DATA FOR THIS TASK Start Marker
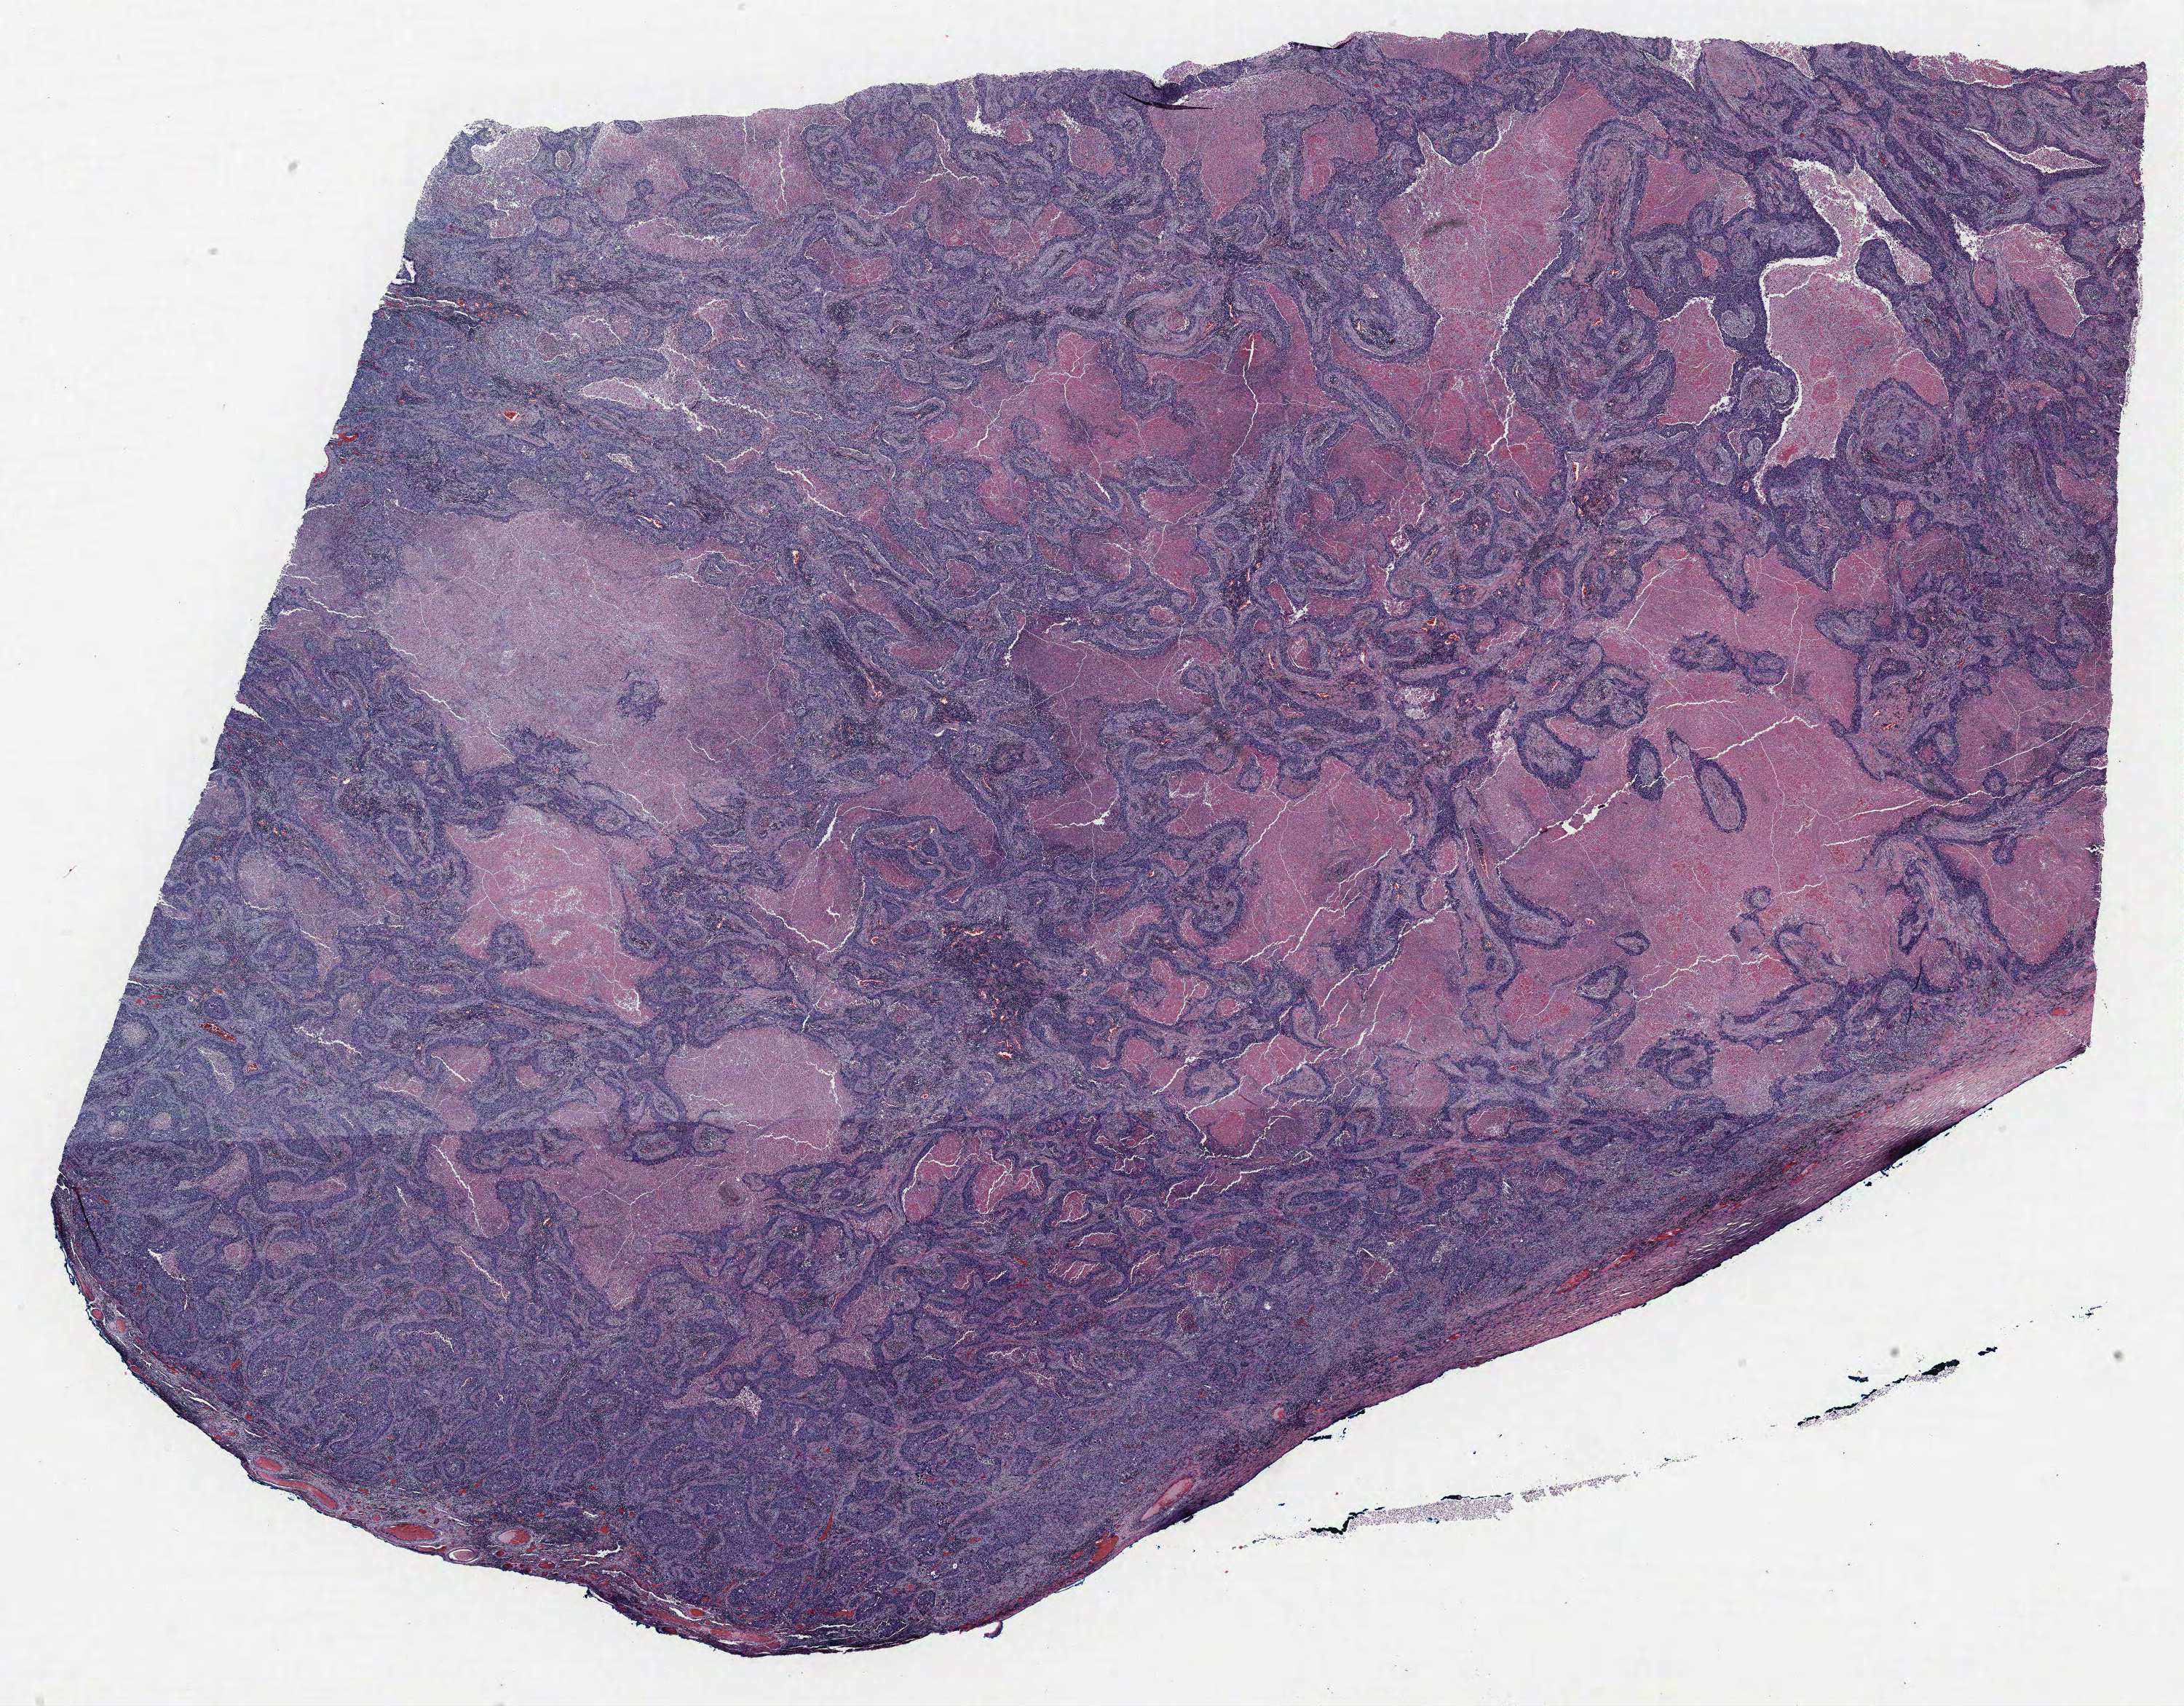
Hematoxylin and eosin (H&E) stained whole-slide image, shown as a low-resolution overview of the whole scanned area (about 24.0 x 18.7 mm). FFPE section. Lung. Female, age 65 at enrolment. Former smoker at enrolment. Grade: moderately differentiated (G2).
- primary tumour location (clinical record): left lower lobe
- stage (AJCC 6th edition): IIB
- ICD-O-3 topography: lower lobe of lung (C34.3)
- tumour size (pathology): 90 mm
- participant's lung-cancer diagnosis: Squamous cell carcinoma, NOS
DATA FOR THIS TASK End Marker
DATA FOR THIS TASK Start Marker
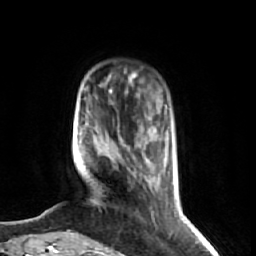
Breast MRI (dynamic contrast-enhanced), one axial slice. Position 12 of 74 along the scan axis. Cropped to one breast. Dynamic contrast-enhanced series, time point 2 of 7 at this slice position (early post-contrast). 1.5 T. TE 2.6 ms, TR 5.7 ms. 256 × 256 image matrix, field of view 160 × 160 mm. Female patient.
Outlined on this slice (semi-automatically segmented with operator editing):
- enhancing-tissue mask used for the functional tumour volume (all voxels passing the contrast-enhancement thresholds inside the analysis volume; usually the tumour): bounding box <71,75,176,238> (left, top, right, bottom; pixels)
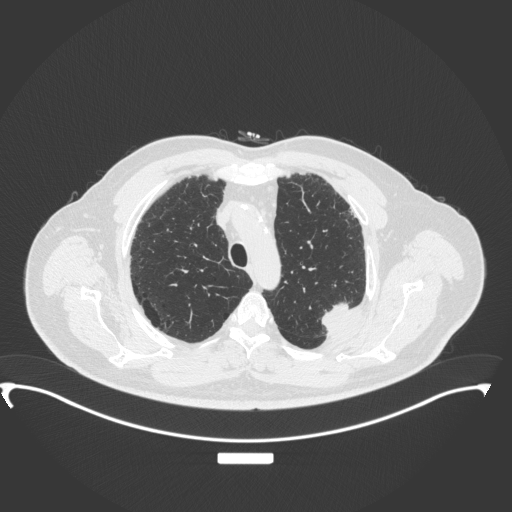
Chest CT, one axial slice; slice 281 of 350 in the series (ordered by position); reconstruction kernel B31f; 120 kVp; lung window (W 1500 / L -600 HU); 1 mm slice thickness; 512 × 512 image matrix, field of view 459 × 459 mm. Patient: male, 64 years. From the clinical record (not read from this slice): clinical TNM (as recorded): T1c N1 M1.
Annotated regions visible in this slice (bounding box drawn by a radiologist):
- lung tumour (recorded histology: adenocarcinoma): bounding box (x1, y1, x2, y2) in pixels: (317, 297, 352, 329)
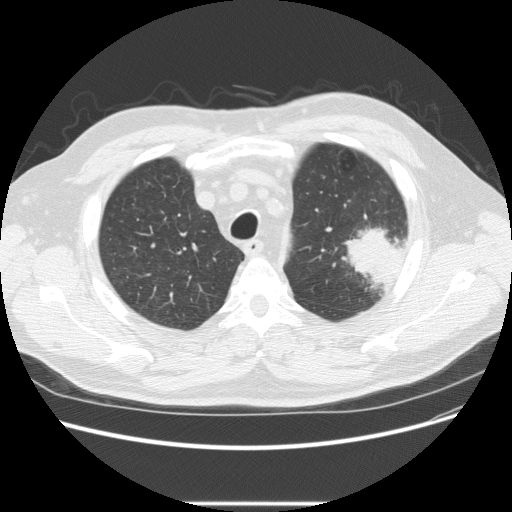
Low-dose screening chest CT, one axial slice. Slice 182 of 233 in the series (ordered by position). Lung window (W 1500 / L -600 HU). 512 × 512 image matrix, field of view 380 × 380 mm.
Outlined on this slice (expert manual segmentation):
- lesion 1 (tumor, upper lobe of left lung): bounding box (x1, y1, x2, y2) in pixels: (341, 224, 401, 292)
DATA FOR THIS TASK End Marker
DATA FOR THIS TASK Start Marker
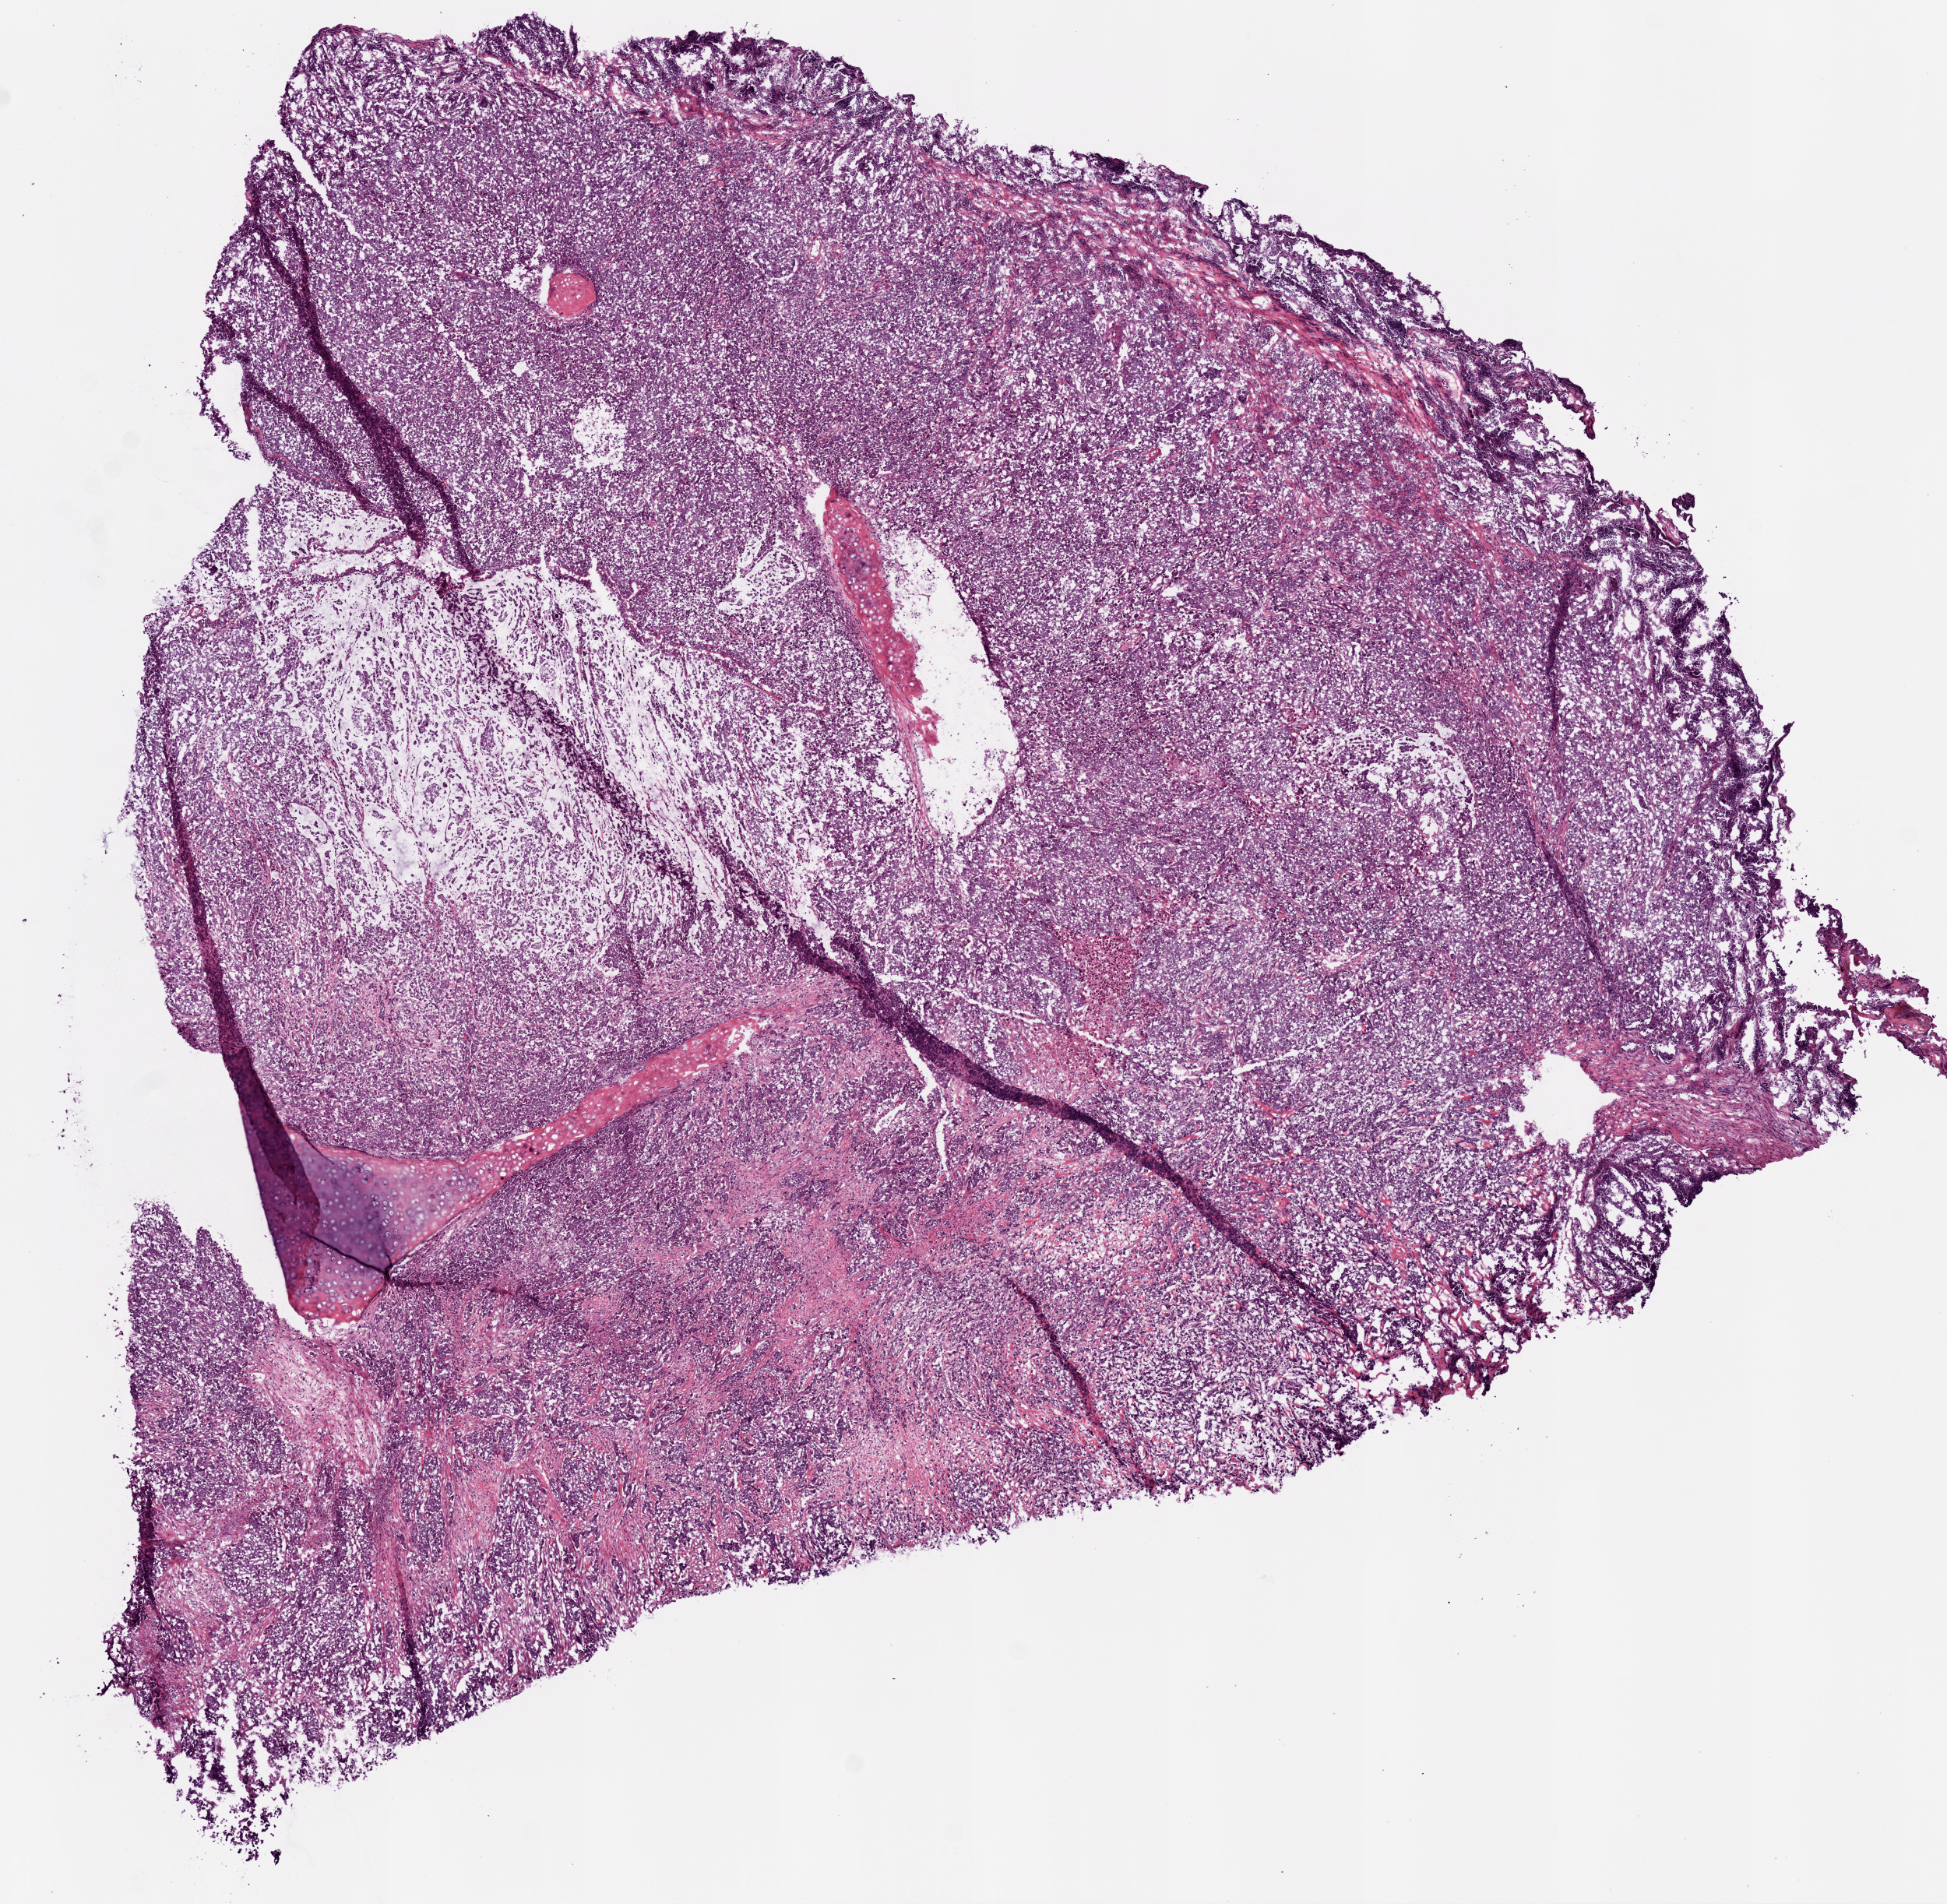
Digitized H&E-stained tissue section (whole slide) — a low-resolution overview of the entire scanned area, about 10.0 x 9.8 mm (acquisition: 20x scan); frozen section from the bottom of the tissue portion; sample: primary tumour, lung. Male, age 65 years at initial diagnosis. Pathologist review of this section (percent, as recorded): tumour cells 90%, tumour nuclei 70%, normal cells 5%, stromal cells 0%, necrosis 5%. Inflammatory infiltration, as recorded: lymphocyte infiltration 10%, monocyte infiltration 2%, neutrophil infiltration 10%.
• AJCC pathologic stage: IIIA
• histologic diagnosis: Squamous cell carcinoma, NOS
DATA FOR THIS TASK End Marker
## TASK DETAILS
An exact, complete copy of the lines above from the one with "Hematoxylin and eosin" through the one with "- participant's lung-cancer" is the whole answer.

## EXERCISE ANSWER
Hematoxylin and eosin (H&E) stained whole-slide image, shown as a low-resolution overview of the whole scanned area (about 24.0 x 18.7 mm). FFPE section. Lung. Female, age 65 at enrolment. Former smoker at enrolment. Grade: moderately differentiated (G2).
- primary tumour location (clinical record): left lower lobe
- stage (AJCC 6th edition): IIB
- ICD-O-3 topography: lower lobe of lung (C34.3)
- tumour size (pathology): 90 mm
- participant's lung-cancer diagnosis: Squamous cell carcinoma, NOS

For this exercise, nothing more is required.